#### [Material provided]
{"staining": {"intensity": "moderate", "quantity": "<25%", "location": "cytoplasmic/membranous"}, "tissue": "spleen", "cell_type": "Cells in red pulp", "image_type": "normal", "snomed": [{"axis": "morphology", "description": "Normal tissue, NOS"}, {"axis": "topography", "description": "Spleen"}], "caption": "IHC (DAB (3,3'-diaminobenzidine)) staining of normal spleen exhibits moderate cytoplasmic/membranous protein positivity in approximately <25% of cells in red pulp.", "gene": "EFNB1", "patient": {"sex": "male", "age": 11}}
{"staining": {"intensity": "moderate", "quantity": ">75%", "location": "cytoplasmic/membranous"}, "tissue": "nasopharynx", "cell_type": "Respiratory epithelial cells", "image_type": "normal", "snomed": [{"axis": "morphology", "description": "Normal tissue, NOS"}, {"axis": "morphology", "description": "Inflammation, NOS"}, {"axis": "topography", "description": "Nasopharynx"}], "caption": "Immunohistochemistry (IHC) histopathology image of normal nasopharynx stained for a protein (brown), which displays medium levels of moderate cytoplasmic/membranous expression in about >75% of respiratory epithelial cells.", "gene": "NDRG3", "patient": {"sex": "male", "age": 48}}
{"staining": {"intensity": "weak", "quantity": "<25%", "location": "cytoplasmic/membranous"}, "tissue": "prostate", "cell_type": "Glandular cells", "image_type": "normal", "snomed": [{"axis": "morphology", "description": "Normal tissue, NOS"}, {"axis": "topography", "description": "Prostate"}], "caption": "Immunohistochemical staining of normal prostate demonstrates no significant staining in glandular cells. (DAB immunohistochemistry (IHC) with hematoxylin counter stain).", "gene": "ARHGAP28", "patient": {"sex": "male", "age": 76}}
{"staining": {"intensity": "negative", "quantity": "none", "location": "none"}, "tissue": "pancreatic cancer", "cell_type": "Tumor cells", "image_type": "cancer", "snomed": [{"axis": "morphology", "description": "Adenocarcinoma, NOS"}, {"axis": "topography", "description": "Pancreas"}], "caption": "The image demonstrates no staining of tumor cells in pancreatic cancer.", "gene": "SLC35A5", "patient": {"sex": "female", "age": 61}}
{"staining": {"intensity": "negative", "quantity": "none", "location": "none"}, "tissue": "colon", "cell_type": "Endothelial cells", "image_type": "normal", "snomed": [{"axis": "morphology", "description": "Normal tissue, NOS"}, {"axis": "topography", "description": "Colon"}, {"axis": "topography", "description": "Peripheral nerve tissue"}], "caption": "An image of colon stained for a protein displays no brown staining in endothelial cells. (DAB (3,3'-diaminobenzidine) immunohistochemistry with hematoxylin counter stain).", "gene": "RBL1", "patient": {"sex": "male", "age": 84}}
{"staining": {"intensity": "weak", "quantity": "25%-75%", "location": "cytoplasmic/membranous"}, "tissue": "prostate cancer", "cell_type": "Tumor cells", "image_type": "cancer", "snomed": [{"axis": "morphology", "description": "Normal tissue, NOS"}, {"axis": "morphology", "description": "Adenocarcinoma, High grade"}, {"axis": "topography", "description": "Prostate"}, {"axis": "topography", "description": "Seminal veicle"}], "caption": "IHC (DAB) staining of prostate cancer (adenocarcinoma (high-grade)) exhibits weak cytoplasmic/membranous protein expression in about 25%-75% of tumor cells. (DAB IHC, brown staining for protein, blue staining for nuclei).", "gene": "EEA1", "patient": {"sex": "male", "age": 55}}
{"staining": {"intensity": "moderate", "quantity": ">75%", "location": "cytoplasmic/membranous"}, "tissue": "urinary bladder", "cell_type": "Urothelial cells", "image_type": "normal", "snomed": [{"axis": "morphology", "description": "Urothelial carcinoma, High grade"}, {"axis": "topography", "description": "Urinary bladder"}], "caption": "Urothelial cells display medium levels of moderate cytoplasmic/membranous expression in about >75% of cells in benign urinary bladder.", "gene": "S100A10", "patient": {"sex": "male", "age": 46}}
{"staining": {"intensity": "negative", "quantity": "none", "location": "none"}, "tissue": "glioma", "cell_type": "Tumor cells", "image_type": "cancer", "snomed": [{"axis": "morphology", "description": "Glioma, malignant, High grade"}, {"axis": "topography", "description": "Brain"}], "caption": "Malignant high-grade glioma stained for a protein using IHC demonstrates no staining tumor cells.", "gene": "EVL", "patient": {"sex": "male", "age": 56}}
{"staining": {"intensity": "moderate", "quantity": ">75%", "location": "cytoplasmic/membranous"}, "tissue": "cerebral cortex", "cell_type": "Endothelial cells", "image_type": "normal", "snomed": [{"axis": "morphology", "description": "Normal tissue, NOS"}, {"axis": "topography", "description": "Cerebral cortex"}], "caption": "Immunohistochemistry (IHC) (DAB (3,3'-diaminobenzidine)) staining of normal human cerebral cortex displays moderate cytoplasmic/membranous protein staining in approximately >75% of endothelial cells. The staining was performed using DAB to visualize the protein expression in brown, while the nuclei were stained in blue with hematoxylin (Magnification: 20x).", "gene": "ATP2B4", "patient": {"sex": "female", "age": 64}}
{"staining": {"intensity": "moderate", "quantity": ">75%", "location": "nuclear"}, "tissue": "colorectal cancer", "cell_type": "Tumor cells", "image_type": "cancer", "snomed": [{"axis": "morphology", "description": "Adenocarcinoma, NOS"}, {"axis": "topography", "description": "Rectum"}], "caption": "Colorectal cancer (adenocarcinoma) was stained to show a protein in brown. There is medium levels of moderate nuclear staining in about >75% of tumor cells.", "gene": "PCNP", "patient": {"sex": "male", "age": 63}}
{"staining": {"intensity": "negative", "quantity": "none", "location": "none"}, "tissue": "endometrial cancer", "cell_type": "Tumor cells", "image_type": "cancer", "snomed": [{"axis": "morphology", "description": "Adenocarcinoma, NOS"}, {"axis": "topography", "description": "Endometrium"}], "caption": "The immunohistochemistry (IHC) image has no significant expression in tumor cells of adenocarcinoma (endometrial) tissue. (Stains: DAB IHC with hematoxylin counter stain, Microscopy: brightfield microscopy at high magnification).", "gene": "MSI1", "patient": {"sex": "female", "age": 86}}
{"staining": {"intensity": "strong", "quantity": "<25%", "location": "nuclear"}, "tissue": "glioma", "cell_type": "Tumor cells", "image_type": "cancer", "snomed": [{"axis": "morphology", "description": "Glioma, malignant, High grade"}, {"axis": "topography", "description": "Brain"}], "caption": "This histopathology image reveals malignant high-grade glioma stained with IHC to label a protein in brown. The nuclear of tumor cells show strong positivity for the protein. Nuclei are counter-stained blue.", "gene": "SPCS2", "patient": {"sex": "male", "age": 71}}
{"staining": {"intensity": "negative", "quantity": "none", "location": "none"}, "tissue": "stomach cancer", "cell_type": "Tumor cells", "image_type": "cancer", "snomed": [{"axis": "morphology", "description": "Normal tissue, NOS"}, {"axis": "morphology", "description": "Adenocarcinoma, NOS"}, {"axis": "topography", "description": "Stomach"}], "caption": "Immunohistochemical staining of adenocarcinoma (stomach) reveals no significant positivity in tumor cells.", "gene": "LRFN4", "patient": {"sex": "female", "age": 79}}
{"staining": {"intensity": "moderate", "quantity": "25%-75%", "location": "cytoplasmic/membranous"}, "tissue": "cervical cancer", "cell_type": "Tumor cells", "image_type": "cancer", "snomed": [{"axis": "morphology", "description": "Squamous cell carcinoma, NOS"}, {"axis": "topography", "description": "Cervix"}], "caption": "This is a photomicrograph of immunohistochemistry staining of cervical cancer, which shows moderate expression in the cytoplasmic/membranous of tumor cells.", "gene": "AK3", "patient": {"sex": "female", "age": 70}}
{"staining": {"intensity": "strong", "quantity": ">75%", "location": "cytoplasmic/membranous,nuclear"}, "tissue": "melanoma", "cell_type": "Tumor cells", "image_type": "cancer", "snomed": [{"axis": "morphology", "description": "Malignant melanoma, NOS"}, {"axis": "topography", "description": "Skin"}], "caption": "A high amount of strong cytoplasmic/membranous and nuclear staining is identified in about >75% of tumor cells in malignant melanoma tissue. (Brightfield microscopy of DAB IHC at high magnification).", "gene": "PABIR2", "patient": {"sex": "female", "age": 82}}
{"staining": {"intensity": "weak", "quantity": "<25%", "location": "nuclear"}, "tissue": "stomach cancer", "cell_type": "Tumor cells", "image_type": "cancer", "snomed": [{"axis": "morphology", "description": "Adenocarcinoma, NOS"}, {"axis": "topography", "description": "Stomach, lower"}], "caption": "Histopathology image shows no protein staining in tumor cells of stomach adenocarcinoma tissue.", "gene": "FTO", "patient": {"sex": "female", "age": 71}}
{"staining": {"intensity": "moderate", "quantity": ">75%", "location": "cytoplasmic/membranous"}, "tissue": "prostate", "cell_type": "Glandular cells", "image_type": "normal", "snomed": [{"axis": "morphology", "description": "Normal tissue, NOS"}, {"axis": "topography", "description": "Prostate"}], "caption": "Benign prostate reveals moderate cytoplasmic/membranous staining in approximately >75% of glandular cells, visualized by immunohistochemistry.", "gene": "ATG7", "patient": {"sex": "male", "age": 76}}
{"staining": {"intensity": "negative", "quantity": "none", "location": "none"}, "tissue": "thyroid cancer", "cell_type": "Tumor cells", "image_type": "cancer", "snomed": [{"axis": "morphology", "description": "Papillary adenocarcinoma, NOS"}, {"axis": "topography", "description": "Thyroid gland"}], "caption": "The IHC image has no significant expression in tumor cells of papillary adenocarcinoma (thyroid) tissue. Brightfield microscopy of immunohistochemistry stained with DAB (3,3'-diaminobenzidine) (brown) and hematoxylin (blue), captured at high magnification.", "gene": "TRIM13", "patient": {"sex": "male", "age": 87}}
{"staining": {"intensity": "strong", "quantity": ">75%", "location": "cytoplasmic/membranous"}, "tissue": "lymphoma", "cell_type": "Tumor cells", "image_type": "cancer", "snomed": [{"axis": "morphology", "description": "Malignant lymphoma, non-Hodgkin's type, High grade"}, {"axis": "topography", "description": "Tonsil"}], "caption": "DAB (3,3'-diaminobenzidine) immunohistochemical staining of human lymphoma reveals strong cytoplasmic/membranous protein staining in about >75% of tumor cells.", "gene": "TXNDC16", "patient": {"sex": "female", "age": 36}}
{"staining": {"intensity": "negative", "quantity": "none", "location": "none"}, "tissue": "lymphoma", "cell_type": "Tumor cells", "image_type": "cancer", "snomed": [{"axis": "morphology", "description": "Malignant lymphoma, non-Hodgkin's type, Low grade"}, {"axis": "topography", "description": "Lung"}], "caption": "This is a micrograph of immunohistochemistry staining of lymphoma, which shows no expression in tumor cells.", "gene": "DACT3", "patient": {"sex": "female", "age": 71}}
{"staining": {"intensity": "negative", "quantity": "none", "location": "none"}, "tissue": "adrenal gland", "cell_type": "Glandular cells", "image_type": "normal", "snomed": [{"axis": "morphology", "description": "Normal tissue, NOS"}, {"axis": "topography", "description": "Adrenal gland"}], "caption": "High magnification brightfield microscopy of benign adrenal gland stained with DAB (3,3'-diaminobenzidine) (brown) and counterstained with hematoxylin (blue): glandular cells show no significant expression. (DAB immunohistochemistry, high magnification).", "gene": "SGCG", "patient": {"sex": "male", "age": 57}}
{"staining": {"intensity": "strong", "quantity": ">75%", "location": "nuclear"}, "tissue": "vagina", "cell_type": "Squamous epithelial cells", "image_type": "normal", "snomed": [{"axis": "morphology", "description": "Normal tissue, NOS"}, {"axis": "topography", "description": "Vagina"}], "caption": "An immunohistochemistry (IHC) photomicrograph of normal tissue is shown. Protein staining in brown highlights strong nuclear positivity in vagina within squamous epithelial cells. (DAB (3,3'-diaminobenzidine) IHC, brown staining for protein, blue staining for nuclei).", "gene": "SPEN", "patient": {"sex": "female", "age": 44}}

#### [What to do]
Copy out only the lines of the records above from the one with "cells display medium" through the one with "glioma stained for", exactly as they stand, both included.

#### [Answer to the problem]
{"staining": {"intensity": "moderate", "quantity": ">75%", "location": "cytoplasmic/membranous"}, "tissue": "urinary bladder", "cell_type": "Urothelial cells", "image_type": "normal", "snomed": [{"axis": "morphology", "description": "Urothelial carcinoma, High grade"}, {"axis": "topography", "description": "Urinary bladder"}], "caption": "Urothelial cells display medium levels of moderate cytoplasmic/membranous expression in about >75% of cells in benign urinary bladder.", "gene": "S100A10", "patient": {"sex": "male", "age": 46}}
{"staining": {"intensity": "negative", "quantity": "none", "location": "none"}, "tissue": "glioma", "cell_type": "Tumor cells", "image_type": "cancer", "snomed": [{"axis": "morphology", "description": "Glioma, malignant, High grade"}, {"axis": "topography", "description": "Brain"}], "caption": "Malignant high-grade glioma stained for a protein using IHC demonstrates no staining tumor cells.", "gene": "EVL", "patient": {"sex": "male", "age": 56}}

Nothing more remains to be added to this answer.